Landeshauptmann Günther Platter (ÖVP), LHStv. Ingrid Felipe (Grüne) und LHStv. Josef Geisler zeigten sich über die Schäden in Kufstein und der Murenabgänge in Tirol bestürzt. Die Betroffenen würden finanzielle Hilfe aus dem Katastrophenfonds erhalten. Eine Beihilfe von 50 Prozent des geschätzten Schadens werde gewährt. Über die Schadenshöhe war noch nichts bekannt. Es würden nach wie vor örtliche Vermurungen und Straßensperren gemeldet, hieß es am frühen Nachmittag. "Wir möchten an dieser Stelle allen Betroffenen unsere Unterstützung zusichern und sind gleichzeitig erleichtert, dass bislang kein Mensch zu Schaden gekommen ist", hieß es von Platter, Felipe und Geisler. Außerdem bedankten sie sich bei den Einsatzkräften.

Auch im gesamten Wiener Stadtgebiet haben die starken Regenfälle seit dem frühen Samstagvormittag zu Dauereinsätzen der Berufsfeuerwehr geführt - mehr als 1200 an der Zahl, hieß es am Sonntag.

Kurz und Kogler sagen Hilfe aus Katastrophenfonds zu

Bundeskanzler Sebastian Kurz (ÖVP) und Vizekanzler Werner Kogler (Grüne) haben den Geschädigten des Hochwassers Hilfe aus dem Katastrophenfonds zugesagt. "Die Bilder aus Teilen Österreichs und besonders aus Hallein oder dem Tiroler Unterland machen betroffen und schockiert. Wir werden als Bundesregierung alles in unserer Macht Stehende tun, um den Betroffenen vor Ort zu helfen", so Kurz in einem Statement am Sonntagvormittag.
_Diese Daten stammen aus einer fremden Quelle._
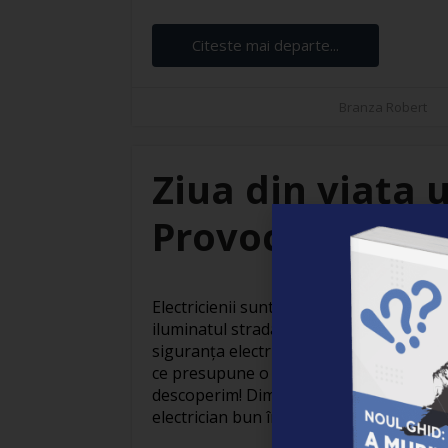
Citeste mai departe...
Branza Robert
Ziua din viața u
Provocări și sat
Electricienii sunt adevărați eroi invizibil
iluminatul stradal care face orașele să
siguranța electrică din locuințe, activit
ce presupune o zi obișnuită din viața un
descoperim! Dimineața devreme: Pregăti
electrician bun începe devreme. Cu o ceaș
"Die dafür notwendigen Mittel werden aus dem Katastrophenfonds des Finanzministeriums kommen, das haben wir den Ländern bereits zugesichert. Ich danke den Einsatzkräften und allen freiwilligen Helfern für ihren Einsatz für unsere Mitbürger", so Kurz.

"Seit Stunden wüten extreme Unwetter in vielen Regionen Österreichs. Allen Menschen in den Krisengebieten, den Betroffenen und den Einsatzkräften, wünsche ich viel Kraft und passen Sie auf sich und einander auf. Ein besonderer Dank den Einsatzkräften, den vielen Freiwilligen, die jetzt schon Schlimmeres verhindern und die notwendigste Hilfe leisten konnten. Die Unwetter haben schon jetzt große Schäden hinterlassen und wir als Bundesregierung werden gemeinsam mit den Bundesländern die betroffenen Gemeinden und geschädigten Haushalte beim Wiederaufbau unterstützen", unterstrich Kogler.